Question

int function(uint32_t *r, const uint32_t *a, const uint32_t *b, int n)
{
 int i;
 uint32_t ri, c=0;
 for (i = 0; i < n; i ++)
 {
   ri = a[i] + b[i] + c;
   c = ((ri < a[i]) || ((ri == a[i]) && c));
   r[i] = ri;
 }
   return ((int) c);
}

The C function given below has four arguments: r, a, and b are pointers to arrays of type uint32_t. The integer n specifies the length of these arrays (i.e. all three arrays contain the same number of elements). The return value is of type int. Can anyone could help me to understand the operation performed by this function?

No correct solution

OTHER TIPS

It is performing multi-precision addition with carry propagation. The a and b arguments are pointers to multi-precision integers with n digits each. In this case, the digits are 32-bits. The least-significant digits are in the lowest array indices.

The inputs are added, and the result is placed into the array pointed to by r (also containing n 32-bit digits). It works by adding a digit from a to a digit from b with the carry-in c, which is initialized to zero. A carry out is detected when the resulting digit is less than one of the input digits, or is equal to one of the digits when the carry-in is 1. The return value is the carry-out from the whole operation.

Imagine we are adding with base-10 digits. If we compute 9+9+0 mod 10, we get 8. Since 8 is less than 9, we infer that there must have been a carry-out. If we compute 9+9+1 modulo 10, we get 9; we infer a carry-out because the carry-in was set. If we compute 9+0+0, we get 9, but there was no carry-out because carry-in was 0.
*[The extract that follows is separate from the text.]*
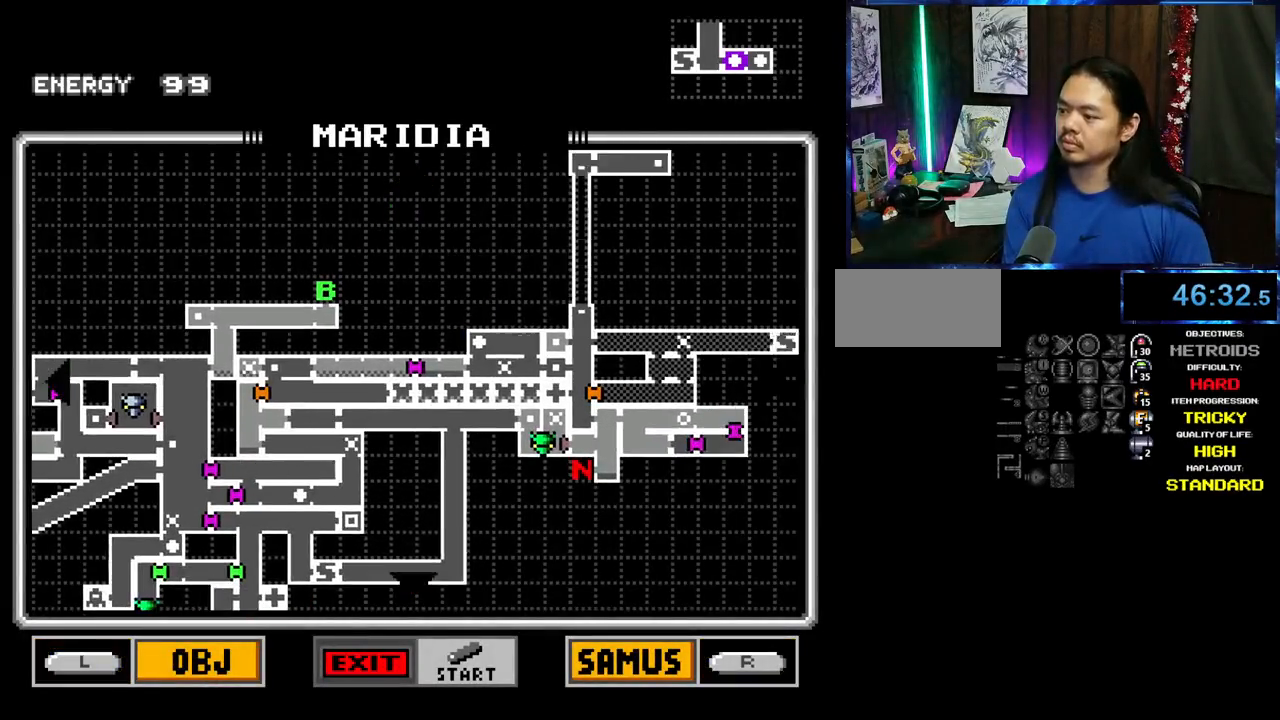
{"buttons": [], "events": [[17, "DPAD_UP", "up"], [183, "DPAD_RIGHT", "up"]]}
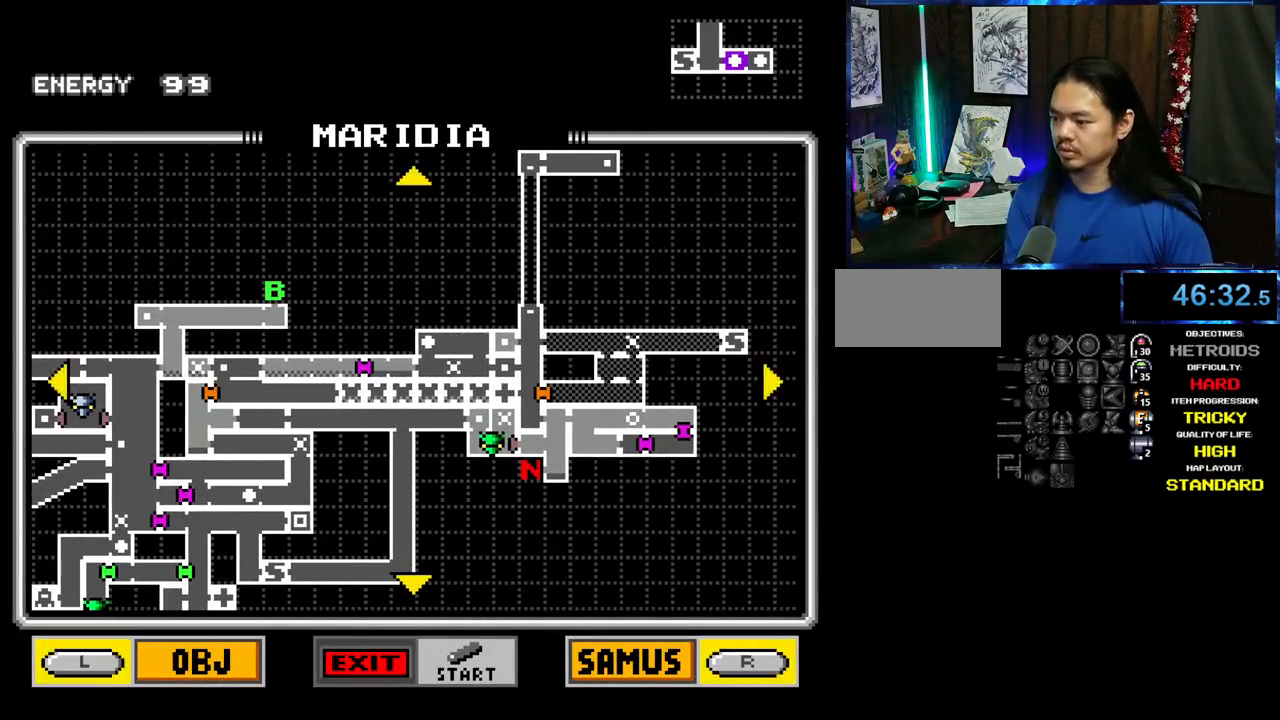
{"buttons": [], "events": []}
Over each element of the loop, a temporary variable stores the sum of two corresponding elements in a and b, and adds 1 if a flag is set. Then the flag is set when the result is less than the element in a, and reset if it is greater. This result is stored in a new array. Obviously, we can see that the result is less (greater) than the element in a if b[i] + c < 0 (>). However, both indices must be positive; if the sum of the three addends total less than one of them, then there's a wraparound. The variable c, therefore, holds whether the addition overflowed, and it is equivalent to carrying a 1 to the next pair of elements. Therefore, this function adds the arbitrary-precision unsigned numbers a and b (represented as little-endian arrays), copies the result to r, and returns whether an overflow exists.